Même si les musulmans forment aujourd’hui près du quart de la population mondiale, ils sont toujours peu ou mal représentés dans l’univers du jeu vidéo, l’une des plus importantes industries culturelles de notre époque. À Montréal, un concepteur d’origine irakienne tente de sensibiliser ses collègues à la diversité du monde musulman, pour que les jeux qu’ils produisent permettent de lutter petit à petit contre l’islamophobie.
Dans une salle du Palais des congrès de Montréal, une trentaine de représentants de l’industrie du jeu vidéo sont venus écouter mardi les conseils d’Osama Dorias dans le cadre du MIGS, le Sommet international du jeu vidéo de Montréal.
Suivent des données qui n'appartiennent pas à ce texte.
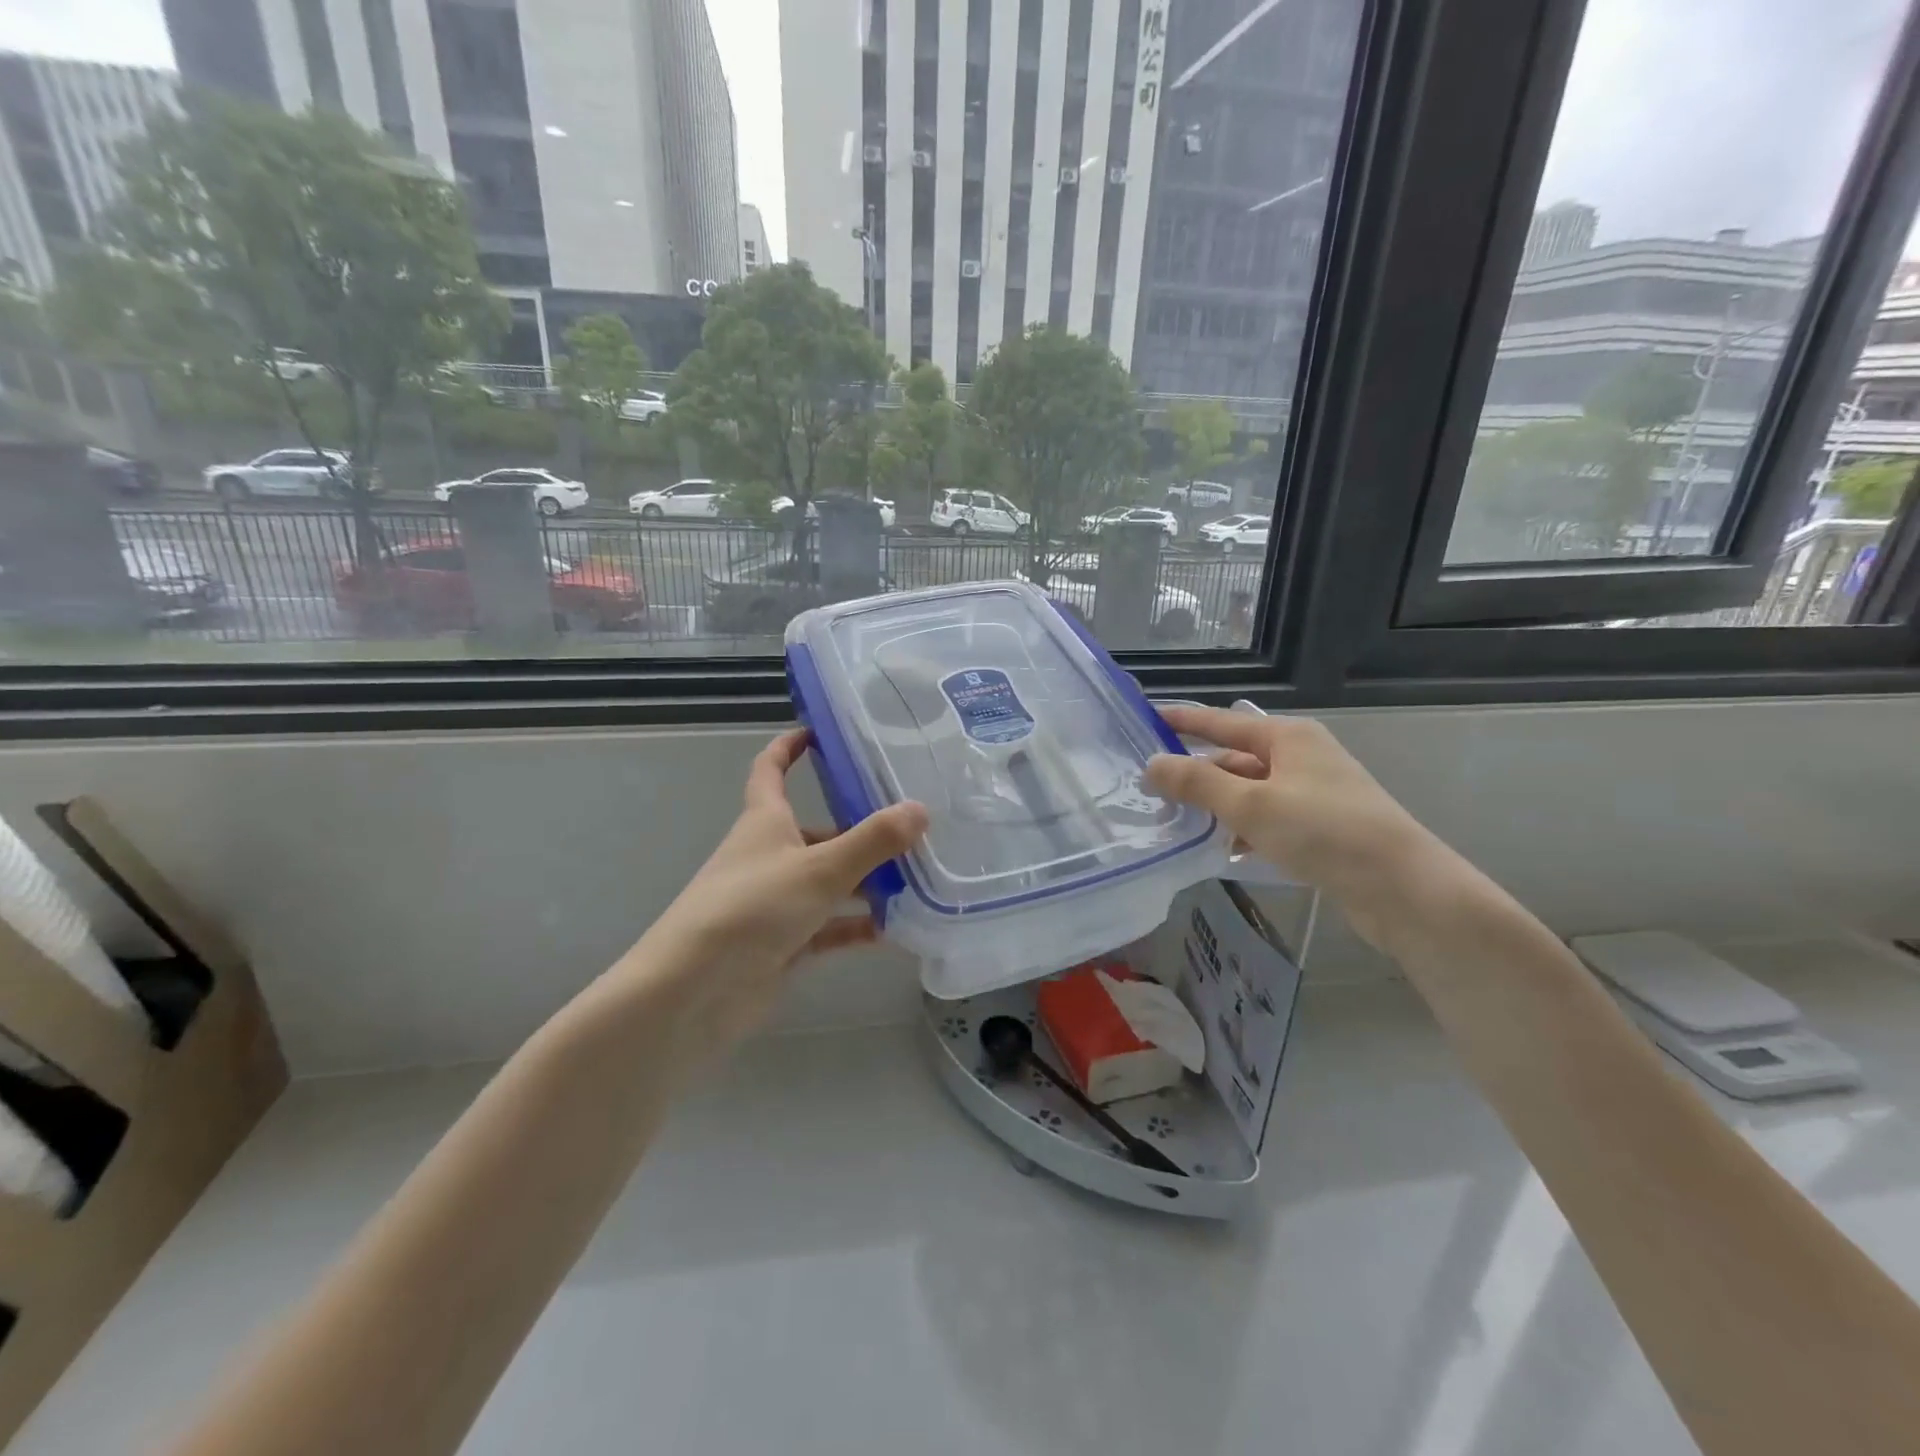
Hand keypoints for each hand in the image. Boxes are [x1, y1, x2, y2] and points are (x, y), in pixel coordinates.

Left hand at [616, 729, 927, 1072]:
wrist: (693, 992)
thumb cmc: (751, 909)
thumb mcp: (819, 868)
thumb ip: (872, 841)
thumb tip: (920, 809)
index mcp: (765, 822)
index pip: (771, 770)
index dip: (790, 747)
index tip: (820, 732)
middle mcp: (769, 856)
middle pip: (818, 833)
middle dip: (860, 830)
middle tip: (912, 828)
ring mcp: (776, 902)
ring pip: (829, 882)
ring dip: (868, 882)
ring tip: (919, 879)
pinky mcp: (783, 944)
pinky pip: (830, 927)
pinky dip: (859, 926)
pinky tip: (898, 930)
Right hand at [1143, 704, 1450, 948]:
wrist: (1403, 888)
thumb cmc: (1323, 831)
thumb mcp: (1251, 805)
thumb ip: (1197, 783)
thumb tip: (1151, 764)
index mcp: (1287, 737)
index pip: (1221, 721)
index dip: (1182, 720)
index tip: (1145, 721)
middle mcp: (1301, 756)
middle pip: (1234, 758)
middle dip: (1195, 774)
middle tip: (1150, 790)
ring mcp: (1313, 792)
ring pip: (1249, 791)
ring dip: (1217, 806)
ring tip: (1176, 822)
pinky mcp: (1321, 826)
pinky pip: (1267, 818)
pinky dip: (1243, 829)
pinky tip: (1224, 851)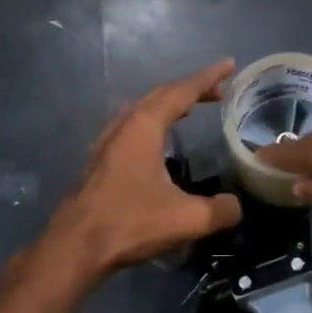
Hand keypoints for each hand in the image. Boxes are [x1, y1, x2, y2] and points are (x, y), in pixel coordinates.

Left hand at [37, 60, 242, 280]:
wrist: (75, 246)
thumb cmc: (130, 223)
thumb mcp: (186, 219)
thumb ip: (219, 210)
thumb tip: (236, 206)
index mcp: (144, 127)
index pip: (182, 91)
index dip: (208, 77)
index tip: (229, 65)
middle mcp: (123, 126)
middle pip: (160, 95)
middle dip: (190, 89)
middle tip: (218, 92)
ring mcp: (106, 142)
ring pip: (141, 110)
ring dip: (168, 104)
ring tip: (190, 109)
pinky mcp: (99, 161)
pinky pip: (131, 128)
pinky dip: (152, 122)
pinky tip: (158, 143)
Sur scène, ce designer de jeu senior chez WB Games Montréal, l’un des plus gros studios de la métropole, commence sa présentation en leur expliquant comment le cinéma a influencé la manière avec laquelle les jeux vidéo sont produits depuis des années.
Les images de dangereux musulmans enturbannés sont tenaces, et les créateurs de jeux vidéo n’hésitent pas à les reproduire sans trop se poser de questions, déplore-t-il.
« Personne ne m’a dit : “Je veux mal représenter les musulmans”, explique celui qui dirige également le programme de jeu vidéo du collège Dawson. Pour certains, c’est simplement que ça va de soi. On imite ce qu’on a vu dans un film populaire ou un jeu populaire. On se dit que si le film s’est vendu et qu’il n’y a pas eu de problème, on peut le refaire. C’est un cercle vicieux. »
Osama Dorias estime qu’au moment où les conflits ayant une dimension religieuse se multiplient à travers le monde, il est essentiel d’utiliser le jeu vidéo comme courroie de transmission pour calmer le jeu et faire tomber les oeillères.
Large portée
« Les jeux vidéo sont perçus comme étant seulement pour les enfants, mais ce n’est pas vrai. Les statistiques prouvent que c’est un média important, qui a un grand impact sur la société », dit-il.
Selon les données compilées cette année par l’Association canadienne du logiciel de divertissement, 37 % des Canadiens se considèrent comme des joueurs et l’âge moyen du joueur canadien est de 36 ans.
« Chez les non-musulmans, une meilleure représentation des musulmans va faire en sorte qu’il y aura moins de cas d’islamophobie, parce que les joueurs vont constater que les musulmans forment une population diversifiée. Et pour les musulmans, ça va apporter un sentiment d’appartenance », prédit-il.
Trois conseils
Comment tenir compte de la réalité musulmane tout en évitant les clichés ? Mardi, Osama Dorias a offert trois conseils aux personnes venues l’entendre.
La règle d’or, a-t-il insisté, est de rechercher l’authenticité. Un musulman ne porte pas toujours un turban, et un non-musulman peut en porter un, fait-il remarquer. « Nous arrivons à le savoir si ce ne sont pas des musulmans qui racontent notre histoire, tout comme je suis certain que vous pourriez le savoir si un auteur étranger racontait une histoire canadienne ou américaine en utilisant certains stéréotypes », a-t-il lancé à son auditoire.
Cela vaut pour les personnages, qui doivent être crédibles à tous points de vue, mais aussi pour la voix des acteurs, la musique ou l’environnement dans lequel se déroule le jeu.
Mais pour parvenir à créer des personnages et des environnements musulmans crédibles, il ne faut pas hésiter à demander de l’aide. « Parlez-nous. Les gens ont peur d’être offensants. Mais en réalité, c’est plus offensant de ne rien demander et d’aller de l’avant avec une mauvaise idée. »
Finalement, conclut Osama Dorias, il ne faut pas « accumuler des jetons » pour se donner bonne conscience. « Je sais qu’actuellement, il y a un désir d’avoir une large représentation dans les jeux vidéo. On crée un personnage musulman, une lesbienne, un amputé, un Noir… On coche toutes les cases et le reste de la distribution est composé d’hommes blancs. Ce n’est pas de cette façon-là que ça doit fonctionner. »
Exemples à suivre
Parmi les exemples réussis de représentation musulmane, le cofondateur du Festival indépendant ludique de Montréal cite la série Assassin’s Creed, produite par Ubisoft, dont le premier jeu, sorti en 2007, a démontré une réelle volonté de sortir des sentiers battus.
Au sein de l’industrie du jeu vidéo, la plupart s’entendent cependant pour dire que le jeu Overwatch, sorti en 2016 par Blizzard, fait figure d’exemple à suivre.
L’action qui se déroule dans un monde futuriste met notamment en scène Ana, une guerrière portant un voile sous son armure. La religion n’occupe pas une place prédominante dans le jeu, mais elle y est malgré tout présente en toile de fond, comme dans la vraie vie.